En la ciudad no había muchas alegrías a finales de los años 80 para los que nunca hemos llevado una vida cómoda, a los otros, los de siempre, sólo les toco acomodarse un poquito y declararse civilistas y democráticos el día que los militares y la dictadura dejaron de ser útiles.
Ir 3 meses de vacaciones a Los Pozos de Herrera no era precisamente causado por el exceso de fondo a invertir para el turismo interno en la familia Benjamín Miranda y este pequeño e insoportable niño de ciudad -cabezón como un martillo- tenía evidentes problemas de adaptación.
La gente era distinta, la familia era distinta, el sol, la tierra, el aire, la rutina eran distintos.

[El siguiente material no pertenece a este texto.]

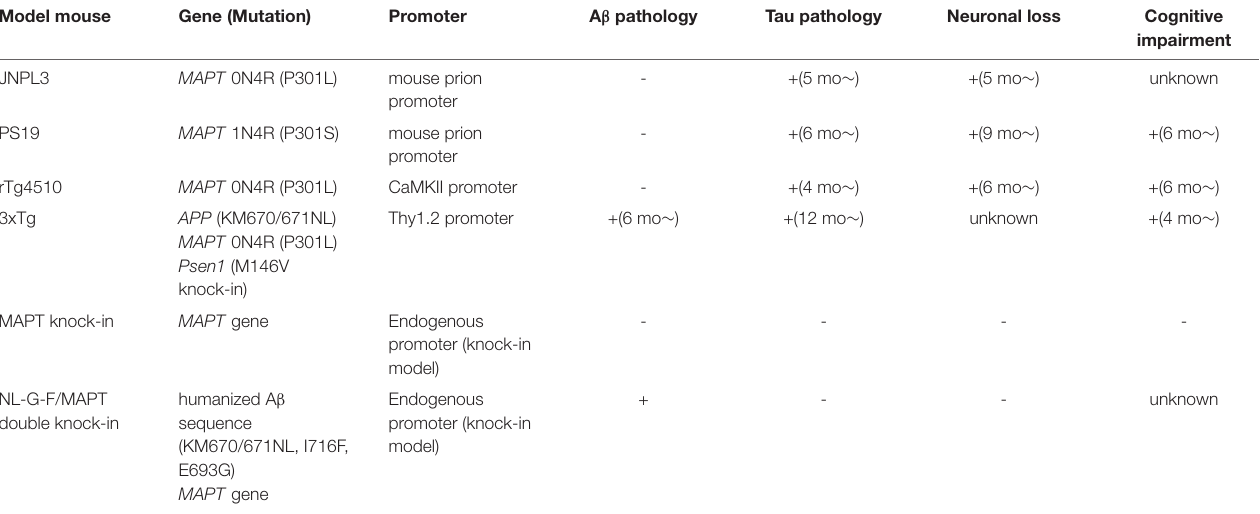
TABLE 5 | Representative tau model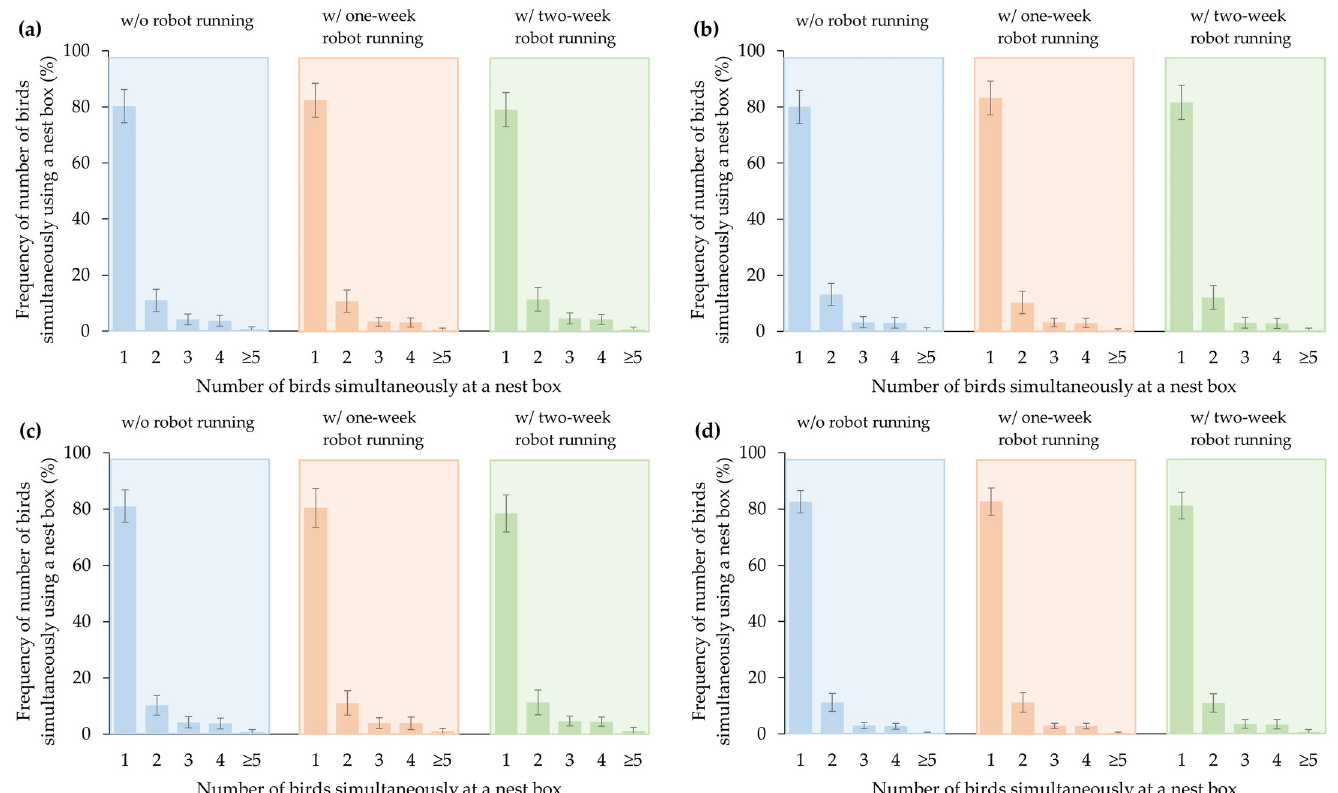
Fig 5. Frequency of number of birds simultaneously using a nest box with regard to different sections of time: (a) during 7:00 to 13:00 in weeks 35–38; (b) during 7:00 to 13:00 in weeks 40–43; (c) in a day in weeks 35–38; and (d) in a day in weeks 40–43. ‘w/’ and ‘w/o’ represent with and without, respectively.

Conocí el sabor peculiar del fogón, me bañe en charco, escuché sobre la pomarrosa, el guarapo, la tepesa, el gavilán, el "ñaño" y la putita del pequeño pueblo, discutí, burlé y fui burlado, me creí la gran vaina y me bajaron de la nube, me jodí un dedo de la mano jugando beis (pero aprendí a jugar beis).
Fui testigo y cómplice de la mezcla maravillosa de barro, agua, paja y sudor, bejucos, palitos y pencas que hacían posible el calor de un hogar campesino cuando al menos la pobreza tenía nuestra identidad.
Viví. Aprendí, aunque no me daba cuenta.
Era la casa de siempre sobre la lomita, la de la maestra. Tía Dilcia está enferma, no se puede hacer nada dijo el médico. No sé que más decir.
¿Es coherente declararse marxista y esperar un milagro?